### [Document segment]
------------------------------------
Old Fashioned Chicken Stock

Originally published on 3-26-13 and moved here for easier mobile viewing.

I’ve seen several food shows that demonstrate how to make homemade chicken stock. While chicken stock has been a staple around the world for time out of mind, it’s still not the easy breeze a 30 minute TV show can make it seem. I’ve been doing this for years, and I’d like to fill in a few holes for first timers. This is going to be a lengthy recipe post with 19 pictures, and some think “overkill” while others weep with relief. THIS is how you make a really good old fashioned chicken stock.

Mine starts with a ceramic glazed cast iron stock pot that I ordered from Ginny’s ®. (NOT being paid to link that. I just really like this pot.) Best pot ever for super slow simmering. The heat distributes well, and you don’t get hot spots like you do with metal pots. If you prefer metal, try to use the thickest heaviest pot you can find so you can control the simmer not running away into a rolling boil on low heat over 2-3 hours.
------------------------------------
### [Data provided]
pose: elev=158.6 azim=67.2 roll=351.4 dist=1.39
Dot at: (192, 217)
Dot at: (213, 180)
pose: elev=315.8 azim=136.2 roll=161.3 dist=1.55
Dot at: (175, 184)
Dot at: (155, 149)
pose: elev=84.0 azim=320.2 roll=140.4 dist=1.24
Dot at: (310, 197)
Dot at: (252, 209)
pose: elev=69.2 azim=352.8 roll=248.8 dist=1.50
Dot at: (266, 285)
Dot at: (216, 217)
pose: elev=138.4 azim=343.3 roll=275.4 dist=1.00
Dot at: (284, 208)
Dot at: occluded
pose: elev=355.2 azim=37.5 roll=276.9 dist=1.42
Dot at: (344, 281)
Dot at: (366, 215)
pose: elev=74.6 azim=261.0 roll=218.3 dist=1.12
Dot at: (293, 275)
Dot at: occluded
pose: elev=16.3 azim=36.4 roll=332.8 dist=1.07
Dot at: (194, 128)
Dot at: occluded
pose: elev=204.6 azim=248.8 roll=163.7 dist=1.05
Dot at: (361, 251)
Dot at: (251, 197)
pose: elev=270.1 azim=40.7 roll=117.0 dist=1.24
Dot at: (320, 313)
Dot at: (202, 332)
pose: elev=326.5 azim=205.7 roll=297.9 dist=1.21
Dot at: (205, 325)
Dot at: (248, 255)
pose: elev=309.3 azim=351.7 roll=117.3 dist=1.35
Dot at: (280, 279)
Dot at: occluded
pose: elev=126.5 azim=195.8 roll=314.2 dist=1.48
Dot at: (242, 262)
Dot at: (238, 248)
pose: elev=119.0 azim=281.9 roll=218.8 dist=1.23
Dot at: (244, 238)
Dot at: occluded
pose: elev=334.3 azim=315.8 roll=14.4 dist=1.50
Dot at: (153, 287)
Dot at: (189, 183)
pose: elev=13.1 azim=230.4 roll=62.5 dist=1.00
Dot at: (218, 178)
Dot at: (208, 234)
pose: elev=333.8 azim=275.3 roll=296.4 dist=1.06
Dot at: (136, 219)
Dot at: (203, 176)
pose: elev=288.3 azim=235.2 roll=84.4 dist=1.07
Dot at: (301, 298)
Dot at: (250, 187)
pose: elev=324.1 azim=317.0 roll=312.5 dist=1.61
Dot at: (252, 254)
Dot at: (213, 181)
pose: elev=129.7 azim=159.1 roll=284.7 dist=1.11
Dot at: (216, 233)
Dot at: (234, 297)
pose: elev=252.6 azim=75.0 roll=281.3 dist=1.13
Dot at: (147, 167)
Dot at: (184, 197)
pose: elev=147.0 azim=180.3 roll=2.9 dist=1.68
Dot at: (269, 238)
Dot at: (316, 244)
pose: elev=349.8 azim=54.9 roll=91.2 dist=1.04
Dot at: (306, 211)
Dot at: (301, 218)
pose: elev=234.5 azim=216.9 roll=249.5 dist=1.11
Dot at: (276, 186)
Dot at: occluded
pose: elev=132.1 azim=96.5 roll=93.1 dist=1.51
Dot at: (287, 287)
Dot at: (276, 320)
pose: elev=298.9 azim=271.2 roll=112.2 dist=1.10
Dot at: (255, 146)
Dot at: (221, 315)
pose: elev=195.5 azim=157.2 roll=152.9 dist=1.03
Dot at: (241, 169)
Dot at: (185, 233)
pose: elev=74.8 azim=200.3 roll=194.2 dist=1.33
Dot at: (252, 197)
------------------------------------
Pick up the chicken stock recipe post after its final sentence and keep writing it in the same first-person voice.

If this is your first time, the first thing you do is schedule this adventure for a day where you’re not stressing against a time crunch. Do NOT plan the next meal around this, it’s too much work until you get used to it. People in the old days didn’t have technology and hectic lives, or this might never have been invented. I know, nothing like giving you a recipe that is arduous and time consuming, but it’s THE BEST chicken stock you ever tasted in your life. All your other recipes using chicken stock will benefit.

I like using Smart Chicken®.  It’s a little more expensive, but looks and smells almost as fresh as a farm chicken I butchered myself and froze back. Whatever chicken you buy, make sure it fits into the pot comfortably. I’ve made mini versions of this with a cornish hen in a large saucepan, whatever takes your fancy. If you don’t have a whole chicken, use a bunch of chicken pieces with the bones still in, wings and legs are good for this. Part of the flavor comes from the skin, fat, and bones, not just the meat.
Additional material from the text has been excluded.